Par un mémoire en défense enregistré le 11 février 2026, France Travail, représenté par Me Letellier, conclut au rejet de la requête et à ce que soit mise à la charge de la société requérante une somme de 3 000 euros sur le fondement de l’article L. 761-1 du code de justice administrative.
Elle fait valoir à titre principal que la requête est irrecevable en raison de la signature du contrat le 3 février 2026 et à titre subsidiaire que les moyens développés par la société requérante ne sont pas fondés.
Par un mémoire, enregistré le 12 février 2026, la société Europ’Déco déclare se désister purement et simplement de son action.
Vu :
- les autres pièces du dossier.
Vu :
- le code de la commande publique ;
- le code de justice administrative.
Le président du tribunal a désigné Mme Gay, vice-présidente, pour statuer sur les demandes de référé.
Considérant ce qui suit :
1. Aux termes de l’article L. 551-1 du code de justice administrative : « Le président du tribunal administratif, ou le magistrat qu'il délègue, peut être saisi en cas de manquement aux obligations de publicité et de mise en concurrence auxquelles est soumise la passation par les pouvoirs adjudicateurs de contrats administratifs ayant pour objet l'exécution de travaux, la livraison de fournitures ou la prestation de services, avec une contrepartie économique constituée par un prix ou un droit d'exploitation, la délégation d'un service public ou la sélection d'un actionnaire opérateur économique d'une société d'économie mixte à opération unique. (…) Le juge est saisi avant la conclusion du contrat ». Aux termes de l’article L. 551-2 du même code : « I. Le juge peut ordonner à l'auteur du manquement de se conformer à ses obligations et suspendre l'exécution de toute décision qui se rapporte à la passation du contrat, sauf s'il estime, en considération de l'ensemble des intérêts susceptibles d'être lésés et notamment de l'intérêt public, que les conséquences négatives de ces mesures pourraient l'emporter sur leurs avantages. / Il peut, en outre, annuler les décisions qui se rapportent à la passation du contrat et supprimer les clauses ou prescriptions destinées à figurer dans le contrat et qui méconnaissent lesdites obligations (…) ».

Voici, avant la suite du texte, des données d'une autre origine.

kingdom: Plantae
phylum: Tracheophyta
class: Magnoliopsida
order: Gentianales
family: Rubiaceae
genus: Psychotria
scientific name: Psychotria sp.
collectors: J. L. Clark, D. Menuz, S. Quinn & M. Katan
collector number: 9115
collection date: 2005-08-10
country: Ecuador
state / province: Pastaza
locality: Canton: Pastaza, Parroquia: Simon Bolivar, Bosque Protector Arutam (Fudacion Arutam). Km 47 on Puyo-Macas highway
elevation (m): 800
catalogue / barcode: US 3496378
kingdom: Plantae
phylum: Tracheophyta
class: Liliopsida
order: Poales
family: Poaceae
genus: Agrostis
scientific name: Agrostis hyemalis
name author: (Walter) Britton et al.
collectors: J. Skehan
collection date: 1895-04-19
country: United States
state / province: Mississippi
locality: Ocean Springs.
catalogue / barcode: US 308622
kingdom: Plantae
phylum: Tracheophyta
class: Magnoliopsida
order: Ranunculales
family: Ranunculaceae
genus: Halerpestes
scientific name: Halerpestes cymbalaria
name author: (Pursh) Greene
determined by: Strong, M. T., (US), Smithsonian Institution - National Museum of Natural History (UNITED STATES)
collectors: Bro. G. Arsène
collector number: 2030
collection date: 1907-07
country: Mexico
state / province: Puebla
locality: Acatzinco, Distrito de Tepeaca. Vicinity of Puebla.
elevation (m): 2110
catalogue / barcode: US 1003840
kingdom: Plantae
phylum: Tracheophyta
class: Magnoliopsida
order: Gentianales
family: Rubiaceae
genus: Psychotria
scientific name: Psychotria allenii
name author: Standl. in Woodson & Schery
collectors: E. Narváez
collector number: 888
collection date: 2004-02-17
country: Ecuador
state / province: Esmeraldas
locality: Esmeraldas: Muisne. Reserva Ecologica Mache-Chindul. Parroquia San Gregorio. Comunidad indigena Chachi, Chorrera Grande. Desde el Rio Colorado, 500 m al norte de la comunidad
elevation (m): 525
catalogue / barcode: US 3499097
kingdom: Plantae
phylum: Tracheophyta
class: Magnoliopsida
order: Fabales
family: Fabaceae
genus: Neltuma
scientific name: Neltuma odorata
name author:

2. Par un avis d’appel à concurrence publié le 29 octobre 2025, France Travail a lancé une procédure adaptée de mise en concurrence en vue de l’attribution d’un marché de travaux ayant pour objet les aménagements de la nouvelle direction régionale « Le Lac » à Bordeaux. La société Europ’Déco a été informée du rejet de son offre au lot n° 3 « Acoustique » par une décision du 3 février 2026. Il résulte de l’instruction que le contrat a été signé par France Travail et la société attributaire Peinture Plâtrerie Générale le 3 février 2026. Par un mémoire du 12 février 2026, la société Europ’Déco déclare se désister de son action. Ce désistement étant pur et simple, rien ne s’oppose à ce qu’il en soit donné acte.
3. Dans les circonstances de l’espèce, il n’y a pas lieu de faire droit aux conclusions présentées au titre de l’article L. 761-1 du code de justice administrative.
ORDONNE :
Article 1er : Il est donné acte du désistement de la société Europ’Déco.
Article 2 : Le surplus des conclusions des parties est rejeté.
Article 3 : La présente ordonnance sera notifiée à la société Europ’Déco, à France Travail et à la société Peinture Plâtrerie Générale.
Fait à Bordeaux, le 17 février 2026.
La juge des référés,
N. Gay
La République mande et ordonne au préfet de la Gironde en ce qui le concerne, et à tous commissaires de justice à ce requis, en ce qui concerne les voies de droit commun contre les parties privées, de pourvoir à l’exécution de la présente ordonnance.